AI Safety

Mechanistic Interpretability of Biological Foundation Models

37 analyses show attention-based gene network extraction fails against trivial baselines, challenging LLM interpretability.

Deep Dive

In a landmark study published on LessWrong, researcher Ihor Kendiukhov performed the most rigorous evaluation to date of mechanistic interpretability methods applied to biological foundation models like scGPT and Geneformer. The research involved 37 distinct analyses, 153 statistical tests across 4 cell types, and revealed that attention-based extraction of gene regulatory networks consistently fails—trivial gene-level baselines already capture the signal, and heads most aligned with known biological regulation prove most dispensable for the model's actual computation.

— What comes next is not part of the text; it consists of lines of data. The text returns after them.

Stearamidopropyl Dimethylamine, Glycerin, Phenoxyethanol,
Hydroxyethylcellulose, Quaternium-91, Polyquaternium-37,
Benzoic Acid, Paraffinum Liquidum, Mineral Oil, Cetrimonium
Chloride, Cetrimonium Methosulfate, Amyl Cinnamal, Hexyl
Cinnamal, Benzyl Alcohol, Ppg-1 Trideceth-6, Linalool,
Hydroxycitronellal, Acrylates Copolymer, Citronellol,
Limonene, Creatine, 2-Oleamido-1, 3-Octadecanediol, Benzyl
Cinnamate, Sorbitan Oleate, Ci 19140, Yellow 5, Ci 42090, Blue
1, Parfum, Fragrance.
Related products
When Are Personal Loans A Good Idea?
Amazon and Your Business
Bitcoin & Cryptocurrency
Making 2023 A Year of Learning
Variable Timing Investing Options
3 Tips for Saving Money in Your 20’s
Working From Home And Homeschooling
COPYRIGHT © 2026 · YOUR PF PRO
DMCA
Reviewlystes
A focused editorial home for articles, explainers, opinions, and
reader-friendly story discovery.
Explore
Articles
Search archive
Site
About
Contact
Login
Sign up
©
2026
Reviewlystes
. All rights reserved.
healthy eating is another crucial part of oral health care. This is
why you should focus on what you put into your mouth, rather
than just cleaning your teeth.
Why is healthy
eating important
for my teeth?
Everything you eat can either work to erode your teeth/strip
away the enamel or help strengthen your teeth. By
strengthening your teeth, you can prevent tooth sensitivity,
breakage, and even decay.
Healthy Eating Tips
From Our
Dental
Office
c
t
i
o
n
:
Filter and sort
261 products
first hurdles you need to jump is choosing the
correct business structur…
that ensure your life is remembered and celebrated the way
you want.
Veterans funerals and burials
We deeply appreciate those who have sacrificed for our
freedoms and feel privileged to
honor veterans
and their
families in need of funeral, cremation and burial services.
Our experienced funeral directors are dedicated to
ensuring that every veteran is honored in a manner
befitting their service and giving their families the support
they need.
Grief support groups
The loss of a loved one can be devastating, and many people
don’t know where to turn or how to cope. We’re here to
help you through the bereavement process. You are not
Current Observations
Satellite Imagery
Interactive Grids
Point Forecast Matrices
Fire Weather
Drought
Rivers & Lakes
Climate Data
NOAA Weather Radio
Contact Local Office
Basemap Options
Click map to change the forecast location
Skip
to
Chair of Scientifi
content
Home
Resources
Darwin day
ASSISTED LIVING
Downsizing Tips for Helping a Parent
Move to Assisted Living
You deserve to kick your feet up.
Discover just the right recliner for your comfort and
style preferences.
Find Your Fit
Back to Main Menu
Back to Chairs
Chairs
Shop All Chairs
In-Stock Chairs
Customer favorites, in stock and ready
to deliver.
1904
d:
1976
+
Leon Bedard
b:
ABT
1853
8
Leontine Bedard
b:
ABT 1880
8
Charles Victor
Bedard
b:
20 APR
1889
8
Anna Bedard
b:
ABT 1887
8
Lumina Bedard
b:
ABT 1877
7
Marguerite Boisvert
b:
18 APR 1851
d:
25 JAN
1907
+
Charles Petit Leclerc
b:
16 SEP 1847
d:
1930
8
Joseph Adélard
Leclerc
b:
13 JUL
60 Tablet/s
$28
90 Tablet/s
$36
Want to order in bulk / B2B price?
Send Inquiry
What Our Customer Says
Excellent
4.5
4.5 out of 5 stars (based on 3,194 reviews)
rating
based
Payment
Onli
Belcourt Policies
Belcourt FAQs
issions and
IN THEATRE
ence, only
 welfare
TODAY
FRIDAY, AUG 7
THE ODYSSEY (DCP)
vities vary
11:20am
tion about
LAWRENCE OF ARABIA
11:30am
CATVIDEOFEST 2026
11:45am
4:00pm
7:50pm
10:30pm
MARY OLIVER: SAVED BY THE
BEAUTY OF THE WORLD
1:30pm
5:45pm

Crucially, the study identified a large, formally quantifiable non-additivity bias in activation patching that undermines standard component ranking methods, a finding likely relevant to large language model (LLM) interpretability. Kendiukhov argues biological models offer external ground truth validation, more tractable scales, and direct biomedical benefits with lower dual-use risks than frontier LLM interpretability.

Key Points
  • 37 analyses and 153 statistical tests across 4 cell types show attention-based gene network extraction fails completely
  • Found quantifiable non-additivity bias in activation patching that undermines standard interpretability component rankings
  • Heads most aligned with known biological regulation were most dispensable for the model's actual computation

Why It Matters

Reveals fundamental flaws in current AI interpretability methods with direct implications for understanding and safely developing frontier LLMs.